La plus-value par rapport à l'AOS doit être clairement démontrée. Quelles sont les prestations supplémentaires proposées par des hôpitaux exclusivement dotés de chambres d'un ou deux lits?
Il existe trois domaines de prestations supplémentaires: le domaine clinique, qui comprend toutes les prestations de soins et de thérapie, le domaine du confort et les prestations fournies par les médecins. Un hôpital qui ne dispose que de chambres d'un ou deux lits ne peut pas facturer de prestations supplémentaires dans le domaine du confort. Il existe cependant diverses autres prestations liées au confort, comme les services aux visiteurs, le choix du menu, des heures de repas à la demande, des horaires de visites étendus, une chambre avec vue, et bien d'autres encore.
Vraiment ? Une chambre avec vue sur les Alpes est-elle une prestation supplémentaire par rapport à une chambre avec vue sur la cour?
C'est très probable, mais cela ne pèse quasiment pas dans la balance en termes de prix. Ce qui est décisif, ce sont plutôt les prestations centrales, comme les prestations supplémentaires des médecins ou les prestations supplémentaires dans le domaine clinique.
Quelles sont les prestations supplémentaires proposées dans le domaine clinique?
On peut citer, par exemple, les prestations supplémentaires en soins, les thérapies additionnelles, un ratio de soignants plus élevé, ou encore l'intervention d'un coiffeur.
Comment fonctionne un ratio de soignants plus élevé quand des patients couverts par l'assurance de base et par l'assurance semi-privée partagent la même chambre? Il est difficile d'imaginer que les soignants se rendent alors plus souvent auprès des patients en semi-privé.
En règle générale, ils ne sont pas placés dans la même chambre, mais dans des unités distinctes. Lorsqu'un contrat prévoit un ratio de soignants plus élevé, les patients ont droit à une prise en charge plus intensive.
Dans le cas des prestations médicales, le libre choix du prestataire est-il l'élément déterminant pour qu'une prestation soit considérée comme supplémentaire?
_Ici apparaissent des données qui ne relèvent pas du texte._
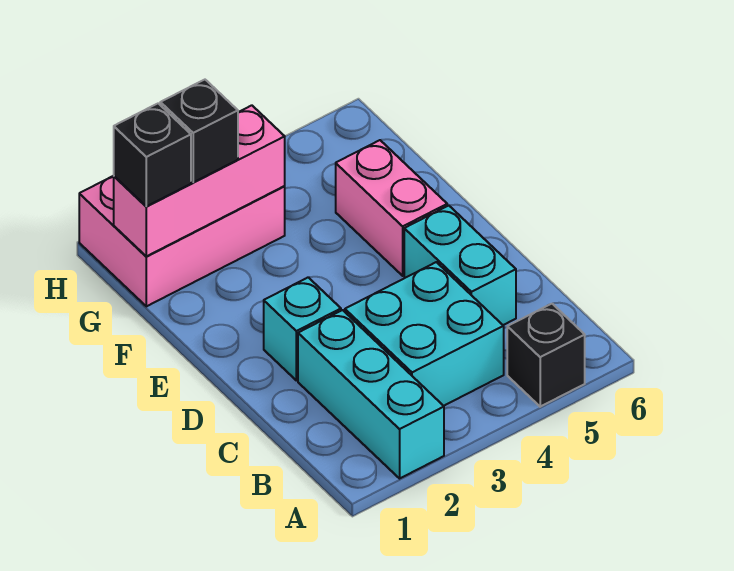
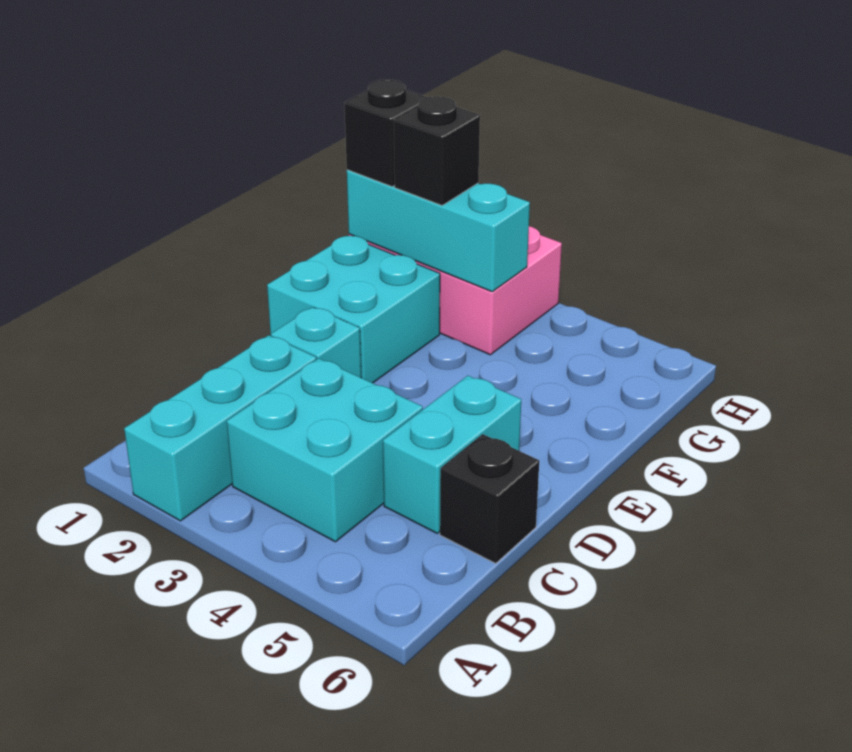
black 1x1 brick [507,304,585,407] -> black 1x1 brick moved to [440,434,539,563]
none -> cyan 2x2 brick [267,236,440,383]
pink 1x2 brick [336,140,447,276] -> none
pink 1x3 brick [114,105,285,256] -> cyan 1x3 brick [347,170,530,292]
C'est un point essentiel, mais ce n'est pas le seul. S'y ajoutent un choix plus flexible de rendez-vous, la possibilité de choisir la date d'une opération, une prise en charge plus étroite par le chirurgien avant et après l'opération, ou encore le choix de l'anesthésiste. Pour beaucoup d'assurés, les prestations médicales sont la principale incitation à souscrire une assurance complémentaire.
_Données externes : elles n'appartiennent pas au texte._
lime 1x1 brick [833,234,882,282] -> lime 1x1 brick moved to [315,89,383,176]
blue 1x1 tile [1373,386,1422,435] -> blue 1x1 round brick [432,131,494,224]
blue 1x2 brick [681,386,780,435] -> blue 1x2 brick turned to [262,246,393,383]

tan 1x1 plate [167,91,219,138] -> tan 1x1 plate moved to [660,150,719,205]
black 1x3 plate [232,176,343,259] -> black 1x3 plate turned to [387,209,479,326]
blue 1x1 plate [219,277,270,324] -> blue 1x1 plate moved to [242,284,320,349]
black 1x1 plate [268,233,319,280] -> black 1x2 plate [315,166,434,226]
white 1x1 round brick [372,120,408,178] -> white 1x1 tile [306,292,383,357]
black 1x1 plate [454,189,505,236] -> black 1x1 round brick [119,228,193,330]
Nous n'avons jusqu'à présent abordé que la question des patients pris en charge en stationnaire. De plus en plus d'actes sont aujourd'hui pratiqués en ambulatoire et ne sont donc pas couverts par l'assurance complémentaire hospitalisation. Une fois encore, les assureurs maladie auraient tout intérêt à faire preuve d'imagination.
Nous y travaillons. Certains assureurs proposent déjà des assurances complémentaires ambulatoires séparées...
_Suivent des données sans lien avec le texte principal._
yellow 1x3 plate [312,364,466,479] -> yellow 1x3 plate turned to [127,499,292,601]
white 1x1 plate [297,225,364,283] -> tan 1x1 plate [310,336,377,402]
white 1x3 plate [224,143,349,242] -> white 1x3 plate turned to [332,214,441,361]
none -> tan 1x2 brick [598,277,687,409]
…avec un certain succès, n'est-ce pas?
Nous avons choisi une autre approche. Pour les assurés, il n'est pas décisif qu'un acte soit réalisé en stationnaire ou en ambulatoire. Quiconque est assuré en semi-privé ou en privé s'attend à bénéficier des avantages correspondants, qu'il passe ou non une nuit à l'hôpital. Nous avons donc intégré les prestations supplémentaires en ambulatoire à nos contrats existants, sans police d'assurance séparée.
Quelles sont, concrètement, ces prestations supplémentaires?
La question est de savoir quelles prestations supplémentaires sont pertinentes dans le cadre d'actes en ambulatoire. Ces interventions étaient auparavant réalisées en stationnaire. Nous proposons donc des services similaires: libre choix du médecin, libre choix du rendez-vous, délais plus courts, suivi assuré par un médecin qui se rend disponible, même après l'opération.